- TASK SET
**1.** Using the roll center and weight transfer thread, decide whether each statement agrees with it: (a) raising the roll center for both axles to the height of CGH leaves no roll; (b) changing the roll center alters the weight transfer at 1G; (c) the worked example uses a track width of 1600mm. Answer yes or no for each and quote the deciding words.
**2.** In the roll center and weight transfer thread, name every variable in the formula that weight transfer is said to depend on.
**3.** Carry the roll center and weight transfer thread forward from its final line.

- EXCERPT PROVIDED
____
Lets say that we raise the Rc for both axles to the height of CGH. Then there will be no roll at all present. But we will still have the same amount of weight transfer during cornering. Weight transfer is only dependent on (CGH*G*W)/Tw. And the transfered weight could be transfered over both the sprung and geometric systems to different proportions.

To answer your statement "It's mazing so many people got it wrong".
The Rc and its effect has been reviced over the latest years. Many book writers is looking at other writers and its no wonder that so many people show the same statements. I know about this "front and rear cgh", but dont want to make any comments here. I am not saying that I am the one that is right. I have been working with and studying real physical models, and know pretty well what happen, BUT, my conclusion of what I seen may be more or less correct. Lets say I know the result of an action pretty well, and is having a theory of why this is so.
Regards
Goran Malmberg

[adambrouillard]

Ok, well then how do we measure the geometric weight transfer then? We measure between the roll center of each end and what? The main CG of the car?

[Goran Malmberg]

Lets say that the CGH is 400mm. The Tw is 1600mm. G is 1. W is 1000 kg. Roll axle height at CGH is 100 mm. (200mm for the axle)
The weight transfer will the become 400*1*1000/1600=250kg.
No matter what we do to the Rc, at 1G the Wt will be 250kg
from the inside to the outside wheels.
The roll moment will be ((400-100)*1*1000)/1600=187,5kg.
____
- DATASET ENTRIES

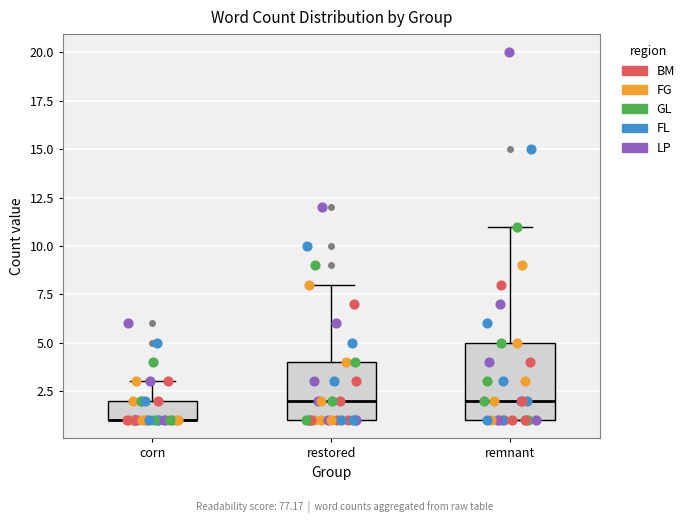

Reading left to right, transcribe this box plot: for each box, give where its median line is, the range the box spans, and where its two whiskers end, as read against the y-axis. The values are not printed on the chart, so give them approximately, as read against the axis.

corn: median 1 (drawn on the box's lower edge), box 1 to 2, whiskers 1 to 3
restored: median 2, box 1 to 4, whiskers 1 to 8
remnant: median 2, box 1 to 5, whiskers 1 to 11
____
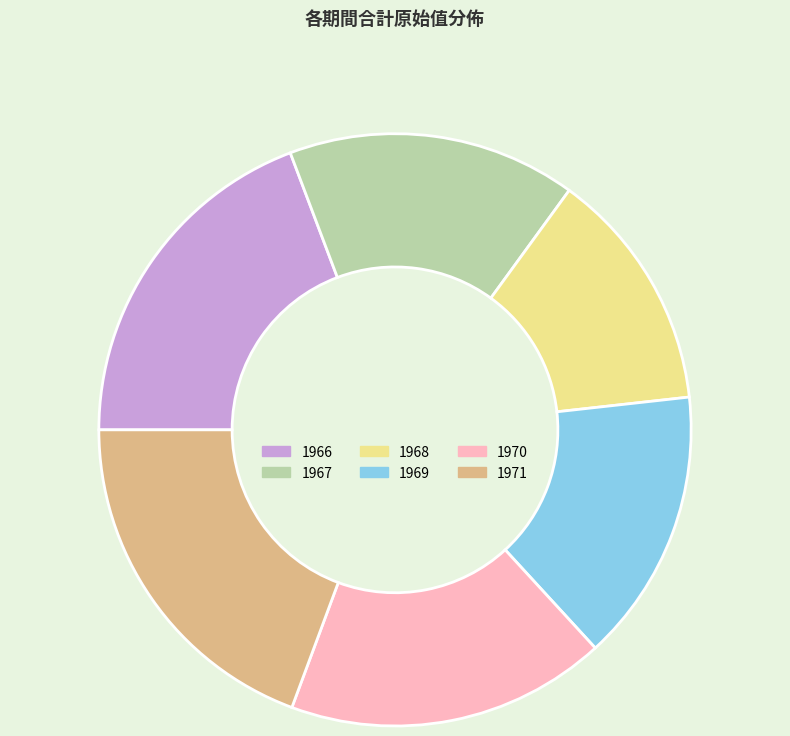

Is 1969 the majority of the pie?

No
____
- OUTPUTS BY TASK
**1.**
(a) Yes: "Then there will be no roll at all present."
(b) No: "No matter what we do to the Rc, at 1G the Wt will be 250kg"
(c) Yes: "The Tw is 1600mm."

**2.** CGH, G, W, Tw

**3.**
The geometric load transfer is 250-187,5=62,5kg.
In short, from start with ground Rc the weight transfer is an equal 125kg each axle. With the raised Rc the axle of the raised Rc will transfer (187,5/2)+62,5kg=156,25kg. This means 156 + 94 for the respective axle = 250kg. This is quite a difference but 200mm raised Rc is a big number.
Goran.

[adambrouillard]

I'm sorry I think we must be having a language barrier problem.

Let me ask the question in another way dealing with the tire loads.

Let's say we have a neutral car with 100 kg on each tire.

In steady state cornering we transfer 100 kg total.

Now the inside tires are at 75 kg and the outside tires are at 125 kg.

If we raise just the rear axle roll center but leave the front the same. Would the tire loads change at all?

[phoenix]

Quote:

Originally Posted by adambrouillard

Now the inside tires are at 75 kg and the outside tires are at 125 kg.

If we raise just the rear axle roll center but leave the front the same. Would the tire loads change at all?

Rasing the rear roll centre will result in:

1) the total weight transferred to the outside tyres will remain the same

2) more of the total weight transfer will be geometric: through the rear suspension links, directly to the rear tyres via the hub.

3) front geometric weight tranfer will be the same as before raising the rear ride height

4) total weight transfer through springs/bars will be reduced by an equal amount to the increase in geometric transfer seen in 2) above

5) weight transfer through the springs/bars will be in the same proportion front/rear as before raising the rear ride height.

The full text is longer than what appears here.